CVE-2014-0118 (cve.mitre.org)
mod_deflate: The DEFLATE input filter (inflates request bodies) now
limits the length and compression ratio of inflated request bodies to avoid
denial of sevice via highly compressed bodies.  See directives
DeflateInflateLimitRequestBody, DeflateInflateRatioLimit,
and DeflateInflateRatioBurst.

CVE-2014-0231 (cve.mitre.org)
mod_cgid: Fix a denial of service against CGI scripts that do
not consume stdin that could lead to lingering HTTPD child processes
filling up the scoreboard and eventually hanging the server.  By
default, the client I/O timeout (Timeout directive) now applies to
communication with scripts.  The CGIDScriptTimeout directive can be
used to set a different timeout for communication with scripts.

Also in this release are some exciting new features including:

*) Proxy FGI and websockets improvements
*) Proxy capability via handler
*) Finer control over scoping of RewriteRules
*) Unix Domain Socket (UDS) support for mod_proxy backends.
*) Support for larger shared memory sizes for mod_socache_shmcb
*) mod_lua and mod_ssl enhancements
*) Support named groups and backreferences within the LocationMatch,
   DirectoryMatch, FilesMatch and ProxyMatch directives.

We consider this release to be the best version of Apache available, and
encourage users of all prior versions to upgrade.
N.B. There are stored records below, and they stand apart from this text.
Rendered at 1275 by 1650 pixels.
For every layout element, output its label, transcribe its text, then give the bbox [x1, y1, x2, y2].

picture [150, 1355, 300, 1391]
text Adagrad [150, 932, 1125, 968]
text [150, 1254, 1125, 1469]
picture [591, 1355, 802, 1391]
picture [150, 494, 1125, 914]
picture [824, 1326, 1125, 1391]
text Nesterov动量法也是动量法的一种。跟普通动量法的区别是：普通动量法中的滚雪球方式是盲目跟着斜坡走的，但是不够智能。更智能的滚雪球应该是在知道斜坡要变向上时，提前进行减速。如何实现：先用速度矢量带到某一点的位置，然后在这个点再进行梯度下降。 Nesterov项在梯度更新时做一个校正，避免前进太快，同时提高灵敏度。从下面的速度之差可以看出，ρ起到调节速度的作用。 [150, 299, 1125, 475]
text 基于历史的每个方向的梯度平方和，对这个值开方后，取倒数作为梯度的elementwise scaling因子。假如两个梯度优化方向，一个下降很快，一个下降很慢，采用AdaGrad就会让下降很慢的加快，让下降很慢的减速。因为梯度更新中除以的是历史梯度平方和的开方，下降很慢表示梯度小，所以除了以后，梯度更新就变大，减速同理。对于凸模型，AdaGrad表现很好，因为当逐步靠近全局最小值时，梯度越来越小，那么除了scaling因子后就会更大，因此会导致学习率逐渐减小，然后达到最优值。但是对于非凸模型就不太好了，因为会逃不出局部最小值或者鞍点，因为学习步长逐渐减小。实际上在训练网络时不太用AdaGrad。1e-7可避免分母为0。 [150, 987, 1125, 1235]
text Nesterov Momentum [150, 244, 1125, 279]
Apache HTTP Server 2.4.10 is available for download from:

http://httpd.apache.org/download.cgi

Apache 2.4 offers numerous enhancements, improvements, and performance
boosts over the 2.2 codebase.  For an overview of new features
introduced since 2.4 please see:

http://httpd.apache.org/docs/trunk/new_features_2_4.html

Please see the CHANGES_2.4 file, linked from the download page, for a
full list of changes. A condensed list, CHANGES_2.4.10 includes only
those changes introduced since the prior 2.4 release.  A summary of all 
of the security vulnerabilities addressed in this and earlier releases 
is available:

http://httpd.apache.org/security/vulnerabilities_24.html

This release requires the Apache Portable Runtime (APR) version 1.5.x
and APR-Util version 1.5.x. The APR libraries must be upgraded for all
features of httpd to operate correctly.

This release builds on and extends the Apache 2.2 API.  Modules written
for Apache 2.2 will need to be recompiled in order to run with Apache
2.4, and require minimal or no source code changes.

http://svn.apache.org/repos/asf/httpd/httpd/trunk/VERSIONING

When upgrading or installing this version of Apache, please bear in mind
that if you intend to use Apache with one of the threaded MPMs (other
than the Prefork MPM), you must ensure that any modules you will be
using (and the libraries they depend on) are thread-safe.